My software Defender Hardening Console already includes an engine that scans scheduled tasks very aggressively with default-deny posture.

Anything that is not marked as trusted is suggested for removal and a privately tuned model is used to analyze scripts (when the LOLBin arg includes a path) or general command lines (when the malicious payload is running as an argument).

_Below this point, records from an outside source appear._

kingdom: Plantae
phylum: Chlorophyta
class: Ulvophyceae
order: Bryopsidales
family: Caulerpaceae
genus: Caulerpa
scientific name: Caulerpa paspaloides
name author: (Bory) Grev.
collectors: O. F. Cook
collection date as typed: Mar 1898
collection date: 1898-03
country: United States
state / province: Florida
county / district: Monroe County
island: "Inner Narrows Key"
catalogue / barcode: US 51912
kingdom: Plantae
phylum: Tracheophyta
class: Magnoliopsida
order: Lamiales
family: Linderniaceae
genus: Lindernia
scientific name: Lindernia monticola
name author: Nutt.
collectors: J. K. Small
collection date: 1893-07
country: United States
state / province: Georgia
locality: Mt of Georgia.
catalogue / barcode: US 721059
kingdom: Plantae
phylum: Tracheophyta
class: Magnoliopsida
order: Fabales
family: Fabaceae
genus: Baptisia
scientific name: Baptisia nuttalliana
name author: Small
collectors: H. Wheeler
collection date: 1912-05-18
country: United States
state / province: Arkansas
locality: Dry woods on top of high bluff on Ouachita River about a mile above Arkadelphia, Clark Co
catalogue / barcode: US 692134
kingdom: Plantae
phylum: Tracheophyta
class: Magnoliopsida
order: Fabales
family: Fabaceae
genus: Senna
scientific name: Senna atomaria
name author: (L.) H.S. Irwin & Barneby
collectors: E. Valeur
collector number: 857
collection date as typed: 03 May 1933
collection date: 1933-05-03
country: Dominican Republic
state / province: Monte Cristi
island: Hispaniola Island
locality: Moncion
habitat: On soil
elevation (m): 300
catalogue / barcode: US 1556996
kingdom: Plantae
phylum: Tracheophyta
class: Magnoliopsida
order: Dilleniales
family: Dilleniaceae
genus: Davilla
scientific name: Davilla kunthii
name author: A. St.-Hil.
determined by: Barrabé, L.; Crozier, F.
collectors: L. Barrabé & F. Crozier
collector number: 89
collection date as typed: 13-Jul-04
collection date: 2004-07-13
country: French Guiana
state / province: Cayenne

The Helios engine is equipped with the capabilities needed to clean up this attack.

 

[LinuxFan58]

Using SUA is the general advice. However, most malware drops files in UserSpace, and there are many methods to get persistence. The most prevalent is via the RUN registry key (no process elevation). Of course, blocking the creation of scheduled tasks can help too. However, such restrictions can be inconvenient for many users and cannot cover all the numerous possibilities. It is better to prevent running such malware than trying to catch many possible ways of compromising the system. Using MD with MAX settings can be much more convenient than 100 policies.

removed write access for standard users for sensitive registry keys in HKCU, which I could not protect with group policy. So long ago I forgot (also because I am using Linux now). I used the list of a freeware program which specialized in protecting (auto)run keys (forgot its name).

 

[Andy Ful]

Let's go back to the real world.

Although such samples as in the OP can happen, the chances of that are very, very small.
Such invasive attacks (one-click malware) are not so prevalent, probably less than 1% of malware in the wild, and usually can happen in targeted attacks. About 90% of malware can be prevented by good anti-phishing and anti-malware protection in the web browser. About 70% of one-click malware that could bypass web browser protection can be detected by AVs. So the chances of infections are roughly:

1/100 * 1/10 * 30/100 = 3/10000

There is no need to be paranoid about it.

Edit.
I included in calculations that such attacks must also bypass SmartScreen (by using a shortcut with LOLBin).

 

[Parkinsond]

robably less than 1% of malware in the wild

Makes sense; when trying to demo a scenario of MD breach, I will not use a prevalent malware representing 80% of the "in-the-wild".

 

[Jonny Quest]

Makes sense; when trying to demo a scenario of MD breach, I will not use a prevalent malware representing 80% of the "in-the-wild".

I agree, scenarios like these are usually extreme situations, extreme malware, extreme samples, most of us will never run into or experience in our daily lives.
But, it makes for great debate

 

[Andy Ful]

Makes sense; when trying to demo a scenario of MD breach, I will not use a prevalent malware representing 80% of the "in-the-wild".

The "demo" was also prepared to bypass SmartScreen (the MotW was removed from files). However, even with MotW, the shortcut can be prepared to bypass SmartScreen in the attack. That is why such attacks gained some popularity.
The video cannot be taken as a real-world attack, but rather as a part of it, focused strictly on bypassing the AV detection engines. I used a quite similar scenario in my series on "AV challenge".

 

[Parkinsond]

shortcut can be prepared to bypass SmartScreen in the attack

The safest way to deal with shortcuts is to block LNK with SRP.
If I let LNK to launch, it will depend on the chance of blocking the consequent files by the available tools, which might not be good all the time.

 

[Parkinsond]

But, it makes for great debate

If debate is "decent", it is more than welcome; good debate creates good knwoledge.

 

[rashmi]

Panic erupted when @cruelsister's "BEAR" bomb went off... Everyone's frantically searching for the defuse button—PAWS the unBEARable chaos... HUG COMODO!